Histoire de la vanille péï
La vanille, une des épices les plus prisées au monde, possède une histoire fascinante qui remonte à plusieurs siècles et traverse des continents. Originaire de la région tropicale de l’Amérique centrale, son évolution et son expansion ont transformé cette plante en un produit essentiel à la fois en cuisine, dans l’industrie de la parfumerie et dans d’autres domaines.
Les origines de la vanille
La vanille (Vanilla planifolia) est une plante grimpante appartenant à la famille des Orchidaceae. Elle est native des forêts tropicales du Mexique, notamment de la région de Veracruz. Les Aztèques étaient les premiers à utiliser la vanille. Ils la consommaient en la combinant avec du cacao pour préparer une boisson chocolatée épicée, le xocolatl. Selon les écrits du conquistador espagnol Hernán Cortés, c’est dans le cadre de ses rencontres avec l’empereur Montezuma qu’il a découvert l’utilisation de la vanille, qui était considérée comme une plante sacrée par les Aztèques.
La vanille était d’ailleurs cultivée et récoltée dans cette région du Mexique bien avant l’arrivée des Européens. La culture de la vanille était alors en grande partie assurée par les peuples indigènes, qui avaient développé des méthodes pour polliniser la fleur de la vanille. En effet, la vanille est une plante très capricieuse : sa fleur, qui ne vit que 24 heures, ne peut être pollinisée que par certaines espèces d’abeilles et d’oiseaux. Cependant, en dehors du Mexique, cette pollinisation n’était pas possible.
L’introduction de la vanille à la Réunion
La vanille a été introduite à la Réunion au début du XIXe siècle. Selon les sources historiques, c’est en 1819 que la plante a été introduite par Pierre Poivre, un botaniste et administrateur colonial français, qui souhaitait acclimater la vanille à l’île de Bourbon (ancien nom de la Réunion). Cependant, la plante, comme partout ailleurs en dehors du Mexique, se heurtait à un problème majeur : sa pollinisation. Les abeilles qui étaient responsables de la pollinisation de la vanille au Mexique n’existaient pas à la Réunion, ce qui rendait la culture de la vanille difficile.
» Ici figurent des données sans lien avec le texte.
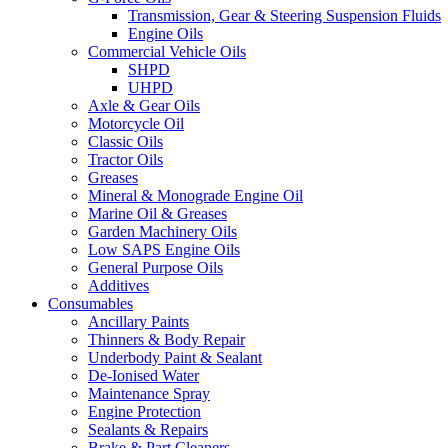
Transmission, Gear & Steering Suspension Fluids
Engine Oils
Commercial Vehicle Oils
SHPD
UHPD
Axle & Gear Oils
Motorcycle Oil
Classic Oils
Tractor Oils
Greases
Mineral & Monograde Engine Oil
Marine Oil & Greases
Garden Machinery Oils
Low SAPS Engine Oils
General Purpose Oils
Additives
Consumables
Ancillary Paints
Thinners & Body Repair
Underbody Paint & Sealant
De-Ionised Water
Maintenance Spray
Engine Protection
Sealants & Repairs
Brake & Part Cleaners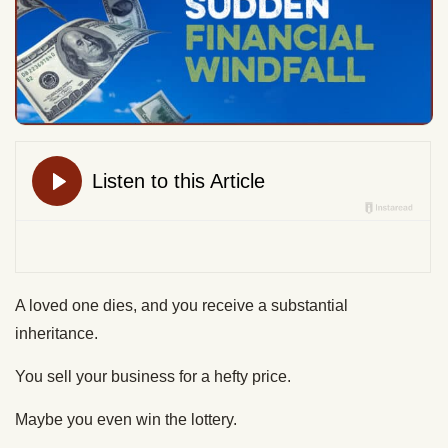
A loved one dies, and you receive a substantial
inheritance.
You sell your business for a hefty price.
Maybe you even win the lottery.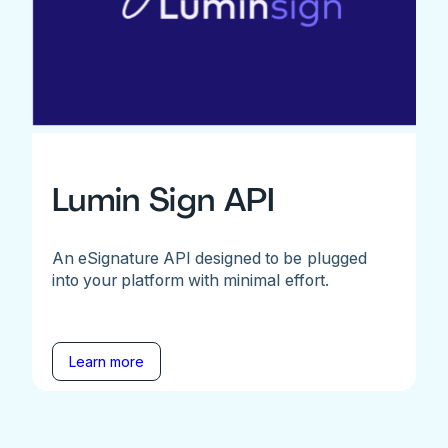
Lumin Sign API
An eSignature API designed to be plugged
into your platform with minimal effort.
Learn more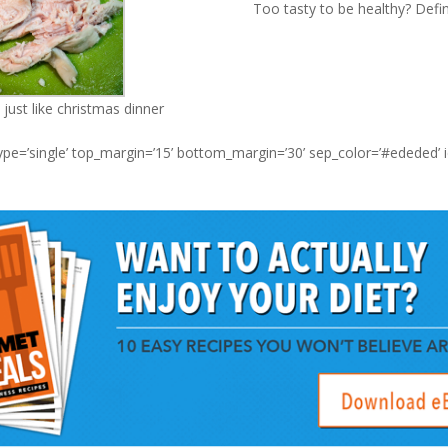
Too tasty to be healthy? Defin
just like christmas dinner
type=’single’ top_margin=’15’ bottom_margin=’30’ sep_color=’#ededed’ 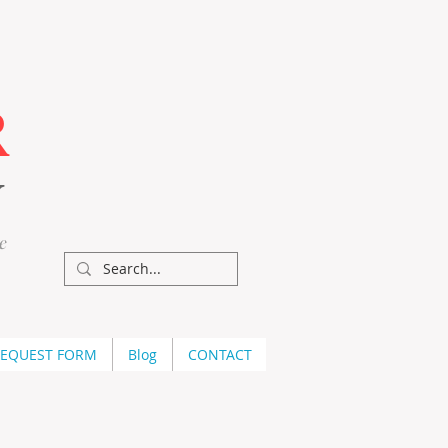
R
Y
e
REQUEST FORM
Blog
CONTACT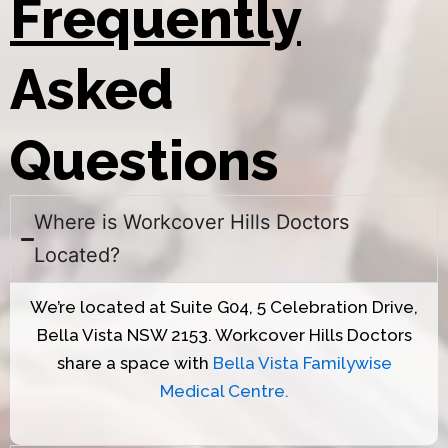
Frequently
Asked
Questions
Where is Workcover Hills Doctors
Located?
We’re located at Suite G04, 5 Celebration Drive,
Bella Vista NSW 2153. Workcover Hills Doctors
share a space with
Bella Vista Familywise
Medical Centre.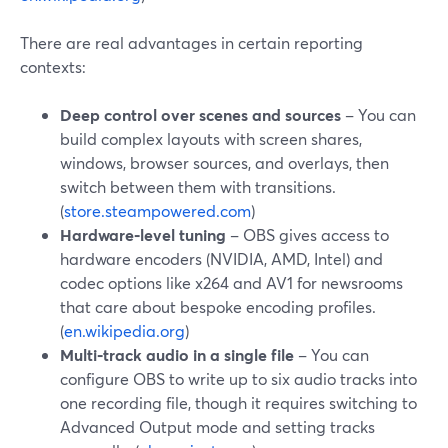
There are real advantages in certain reporting
contexts:
Deep control over scenes and sources
– You can
build complex layouts with screen shares,
windows, browser sources, and overlays, then
switch between them with transitions.
(
store.steampowered.com
)
Hardware‑level tuning
– OBS gives access to
hardware encoders (NVIDIA, AMD, Intel) and
codec options like x264 and AV1 for newsrooms
that care about bespoke encoding profiles.
(
en.wikipedia.org
)
Multi‑track audio in a single file
– You can
configure OBS to write up to six audio tracks into
one recording file, though it requires switching to
Advanced Output mode and setting tracks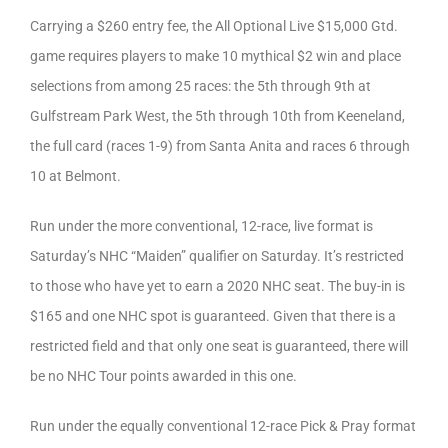
Carrying a $260 entry fee, the All Optional Live $15,000 Gtd.
game requires players to make 10 mythical $2 win and place
selections from among 25 races: the 5th through 9th at
Gulfstream Park West, the 5th through 10th from Keeneland,
the full card (races 1-9) from Santa Anita and races 6 through
10 at Belmont.
Run under the more conventional, 12-race, live format is
Saturday’s NHC “Maiden” qualifier on Saturday. It’s restricted
to those who have yet to earn a 2020 NHC seat. The buy-in is
$165 and one NHC spot is guaranteed. Given that there is a
restricted field and that only one seat is guaranteed, there will
be no NHC Tour points awarded in this one.
Run under the equally conventional 12-race Pick & Pray format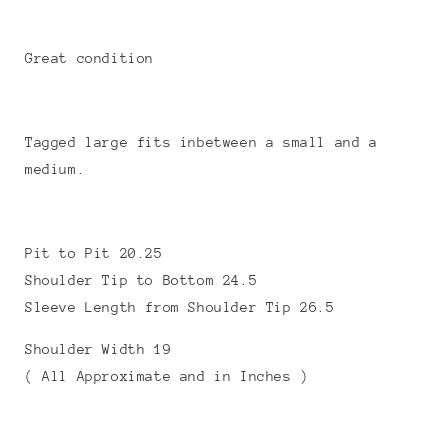
Great condition
Tagged large fits inbetween a small and a
medium.
Pit to Pit 20.25
Shoulder Tip to Bottom 24.5
Sleeve Length from Shoulder Tip 26.5
Shoulder Width 19
( All Approximate and in Inches )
La découverte de la pollinisation manuelle
C’est en 1841 qu’un tournant décisif se produisit grâce à Edmond Albius, un jeune esclave réunionnais. Il découvrit la méthode de pollinisation manuelle des fleurs de vanille. Cette technique consiste à soulever manuellement pour transférer le pollen de la partie mâle à la partie femelle de la fleur, permettant ainsi à la plante de produire des gousses. Cette méthode permettra à la culture de la vanille de prospérer sur l’île, indépendamment des abeilles pollinisatrices.
La découverte d’Albius révolutionna la production de vanille, non seulement à la Réunion, mais dans l’ensemble de l’océan Indien. Elle rendit possible l’implantation de la culture de la vanille dans d’autres régions tropicales, notamment à Madagascar, où la vanille est aujourd’hui largement cultivée.

La vanille, un produit emblématique de la Réunion
À partir de cette époque, la production de vanille se développa rapidement sur l’île. La Réunion devint l’un des principaux producteurs de vanille au XIXe et au début du XXe siècle, avec une production qui fut à son apogée dans les années 1950. La vanille cultivée à la Réunion était reconnue pour sa qualité, grâce au savoir-faire des cultivateurs réunionnais dans le processus complexe de récolte et de traitement des gousses.
Le travail de pollinisation manuelle, qui reste indispensable, est long et méticuleux. Après la récolte des gousses, celles-ci sont ensuite séchées et mises à maturer pour développer toute la richesse de leur arôme. Ce travail artisanal fait de la vanille de la Réunion un produit de luxe, prisé sur les marchés internationaux.
Le Domaine Libéria
Les forêts des Hauts de l’Est de la Réunion ont été pendant longtemps le site historique de production de vanille Bourbon. Anciennement plantées en vanille et laissées à l’abandon pendant des dizaines d’années, elles redeviennent aujourd’hui lieu de production de la vanille à la Réunion.